Prediction of 8-state protein secondary structures by a novel deep learning architecture

Buzhong Zhang, Jinyan Li, Qiang Lü

Protein secondary structure can be regarded as an information bridge that links the primary sequence and tertiary structure. Accurate 8-state secondary structure prediction can significantly give more precise and high resolution on structure-based properties analysis. We present a novel deep learning architecture which exploits an integrative synergy of prediction by a convolutional neural network, residual network, and bidirectional recurrent neural network to improve the performance of protein secondary structure prediction. A local block comprised of convolutional filters and original input is designed for capturing local sequence features. The subsequent bidirectional recurrent neural network consisting of gated recurrent units can capture global context features.
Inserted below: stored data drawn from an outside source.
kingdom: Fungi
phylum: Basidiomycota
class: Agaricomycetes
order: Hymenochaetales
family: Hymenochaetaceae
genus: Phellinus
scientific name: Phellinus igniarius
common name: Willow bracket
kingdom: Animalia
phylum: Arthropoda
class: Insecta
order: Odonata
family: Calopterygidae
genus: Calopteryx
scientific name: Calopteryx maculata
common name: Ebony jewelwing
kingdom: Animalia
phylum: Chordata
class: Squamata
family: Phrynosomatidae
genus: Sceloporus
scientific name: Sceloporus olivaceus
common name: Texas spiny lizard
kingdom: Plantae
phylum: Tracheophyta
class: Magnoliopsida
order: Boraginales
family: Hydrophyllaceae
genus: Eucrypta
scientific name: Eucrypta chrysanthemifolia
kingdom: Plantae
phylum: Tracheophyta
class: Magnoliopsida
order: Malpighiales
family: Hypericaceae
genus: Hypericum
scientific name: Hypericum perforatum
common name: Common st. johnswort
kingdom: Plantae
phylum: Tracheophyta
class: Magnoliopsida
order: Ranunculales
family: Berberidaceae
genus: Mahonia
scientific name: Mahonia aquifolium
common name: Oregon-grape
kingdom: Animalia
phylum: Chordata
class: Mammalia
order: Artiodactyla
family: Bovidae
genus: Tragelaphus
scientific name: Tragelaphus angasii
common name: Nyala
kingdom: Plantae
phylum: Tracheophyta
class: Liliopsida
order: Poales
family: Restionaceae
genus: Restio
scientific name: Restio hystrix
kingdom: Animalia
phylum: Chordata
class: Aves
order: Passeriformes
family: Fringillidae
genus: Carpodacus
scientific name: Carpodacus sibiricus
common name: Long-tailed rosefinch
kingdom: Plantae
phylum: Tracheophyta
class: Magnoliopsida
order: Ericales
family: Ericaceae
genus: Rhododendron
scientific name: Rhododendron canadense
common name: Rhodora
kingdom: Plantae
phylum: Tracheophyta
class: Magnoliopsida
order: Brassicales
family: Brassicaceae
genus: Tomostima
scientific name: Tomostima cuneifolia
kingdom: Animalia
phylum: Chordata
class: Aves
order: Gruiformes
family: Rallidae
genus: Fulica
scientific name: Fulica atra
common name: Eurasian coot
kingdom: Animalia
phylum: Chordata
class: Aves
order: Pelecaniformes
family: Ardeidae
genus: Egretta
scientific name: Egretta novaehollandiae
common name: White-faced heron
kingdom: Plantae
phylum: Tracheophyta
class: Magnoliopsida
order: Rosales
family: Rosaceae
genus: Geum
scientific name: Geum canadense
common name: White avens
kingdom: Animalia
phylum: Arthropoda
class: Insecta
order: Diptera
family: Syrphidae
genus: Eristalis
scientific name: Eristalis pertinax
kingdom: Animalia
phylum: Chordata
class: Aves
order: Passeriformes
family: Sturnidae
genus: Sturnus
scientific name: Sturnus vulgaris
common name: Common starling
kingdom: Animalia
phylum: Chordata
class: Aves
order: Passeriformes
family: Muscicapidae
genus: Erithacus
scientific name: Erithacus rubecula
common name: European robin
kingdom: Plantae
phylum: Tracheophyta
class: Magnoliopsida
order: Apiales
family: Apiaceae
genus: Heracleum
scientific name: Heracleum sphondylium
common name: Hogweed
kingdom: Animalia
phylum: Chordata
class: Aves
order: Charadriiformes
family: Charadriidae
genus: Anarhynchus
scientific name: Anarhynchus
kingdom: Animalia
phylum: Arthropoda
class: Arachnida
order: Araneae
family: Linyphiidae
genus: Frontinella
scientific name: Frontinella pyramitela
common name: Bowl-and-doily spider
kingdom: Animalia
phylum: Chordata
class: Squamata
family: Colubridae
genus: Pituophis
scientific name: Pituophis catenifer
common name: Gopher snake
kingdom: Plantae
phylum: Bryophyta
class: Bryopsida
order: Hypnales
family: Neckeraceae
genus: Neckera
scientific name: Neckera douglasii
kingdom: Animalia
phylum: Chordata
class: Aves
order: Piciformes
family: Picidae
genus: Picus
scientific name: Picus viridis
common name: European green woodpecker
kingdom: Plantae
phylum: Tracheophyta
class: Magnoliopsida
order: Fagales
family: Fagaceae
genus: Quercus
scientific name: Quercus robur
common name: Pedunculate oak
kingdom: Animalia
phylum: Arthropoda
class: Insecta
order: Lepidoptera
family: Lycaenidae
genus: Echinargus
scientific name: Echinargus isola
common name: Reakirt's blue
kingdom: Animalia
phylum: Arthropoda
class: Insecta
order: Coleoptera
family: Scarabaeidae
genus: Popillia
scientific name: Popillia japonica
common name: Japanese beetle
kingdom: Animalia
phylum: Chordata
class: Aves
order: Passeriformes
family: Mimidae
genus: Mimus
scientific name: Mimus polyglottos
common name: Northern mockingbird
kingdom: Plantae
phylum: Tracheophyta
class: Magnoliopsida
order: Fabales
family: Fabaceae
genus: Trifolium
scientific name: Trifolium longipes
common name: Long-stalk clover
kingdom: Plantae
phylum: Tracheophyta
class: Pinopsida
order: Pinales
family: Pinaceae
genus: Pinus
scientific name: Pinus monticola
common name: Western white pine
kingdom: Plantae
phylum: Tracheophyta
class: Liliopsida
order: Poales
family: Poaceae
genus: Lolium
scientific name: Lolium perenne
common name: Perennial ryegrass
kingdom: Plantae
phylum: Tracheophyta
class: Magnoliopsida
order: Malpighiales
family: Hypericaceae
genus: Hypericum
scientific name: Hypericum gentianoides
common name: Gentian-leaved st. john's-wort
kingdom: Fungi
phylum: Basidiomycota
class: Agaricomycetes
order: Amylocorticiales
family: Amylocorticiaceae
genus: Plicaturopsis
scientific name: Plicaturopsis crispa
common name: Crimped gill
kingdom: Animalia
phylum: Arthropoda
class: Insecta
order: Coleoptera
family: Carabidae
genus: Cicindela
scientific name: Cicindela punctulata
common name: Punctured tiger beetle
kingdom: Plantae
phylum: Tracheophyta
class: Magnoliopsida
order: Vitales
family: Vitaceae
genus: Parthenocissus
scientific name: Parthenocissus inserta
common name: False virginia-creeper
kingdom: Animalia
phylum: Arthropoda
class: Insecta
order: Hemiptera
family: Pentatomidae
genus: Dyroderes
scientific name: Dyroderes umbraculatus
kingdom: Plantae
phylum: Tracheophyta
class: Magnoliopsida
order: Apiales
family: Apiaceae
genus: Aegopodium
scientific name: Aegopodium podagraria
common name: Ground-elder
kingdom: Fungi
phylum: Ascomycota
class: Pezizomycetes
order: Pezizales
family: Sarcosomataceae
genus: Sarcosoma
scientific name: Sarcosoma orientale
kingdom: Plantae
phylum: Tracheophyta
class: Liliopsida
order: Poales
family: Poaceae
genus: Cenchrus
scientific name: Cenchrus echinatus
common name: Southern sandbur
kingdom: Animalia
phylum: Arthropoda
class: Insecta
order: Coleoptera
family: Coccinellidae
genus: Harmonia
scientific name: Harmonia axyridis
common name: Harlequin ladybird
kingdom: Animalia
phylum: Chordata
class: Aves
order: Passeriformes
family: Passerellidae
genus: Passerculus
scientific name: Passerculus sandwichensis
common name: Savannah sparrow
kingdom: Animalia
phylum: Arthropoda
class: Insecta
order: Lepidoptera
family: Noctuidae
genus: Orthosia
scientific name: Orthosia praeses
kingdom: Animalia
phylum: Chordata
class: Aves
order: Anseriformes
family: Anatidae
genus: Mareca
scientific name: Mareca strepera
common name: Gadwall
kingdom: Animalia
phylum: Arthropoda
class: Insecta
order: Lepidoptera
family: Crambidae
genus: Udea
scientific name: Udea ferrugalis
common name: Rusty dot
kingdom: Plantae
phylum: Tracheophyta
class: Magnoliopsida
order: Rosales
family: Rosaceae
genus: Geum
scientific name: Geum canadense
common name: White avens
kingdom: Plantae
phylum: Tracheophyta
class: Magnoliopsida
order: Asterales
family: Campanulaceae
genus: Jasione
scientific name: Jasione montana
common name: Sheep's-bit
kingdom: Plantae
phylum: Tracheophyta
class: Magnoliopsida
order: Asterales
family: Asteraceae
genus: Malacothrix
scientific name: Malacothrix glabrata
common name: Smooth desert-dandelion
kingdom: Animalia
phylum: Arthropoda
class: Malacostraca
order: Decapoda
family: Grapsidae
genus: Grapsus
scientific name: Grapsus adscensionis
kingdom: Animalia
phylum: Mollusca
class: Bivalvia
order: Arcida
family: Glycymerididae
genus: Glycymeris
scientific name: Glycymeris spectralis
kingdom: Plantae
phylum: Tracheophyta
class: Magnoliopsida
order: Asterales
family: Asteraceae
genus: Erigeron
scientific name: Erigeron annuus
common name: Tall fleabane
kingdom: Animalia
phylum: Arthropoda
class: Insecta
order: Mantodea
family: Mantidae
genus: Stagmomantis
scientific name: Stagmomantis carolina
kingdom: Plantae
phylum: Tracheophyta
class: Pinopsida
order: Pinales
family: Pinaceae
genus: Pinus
Furthermore, the residual network can improve the information flow between the hidden layers and the cascaded recurrent neural network. Our proposed deep network achieved 71.4% accuracy on the benchmark CB513 dataset for the 8-state prediction; and the ensemble learning by our model achieved 74% accuracy. Our model generalization capability is also evaluated on other three independent datasets CASP10, CASP11 and CASP12 for both 8- and 3-state prediction. These prediction performances are superior to the state-of-the-art methods. Our experiment demonstrates that it is a valuable method for predicting protein secondary structure, and capturing local and global features concurrently is very useful in deep learning.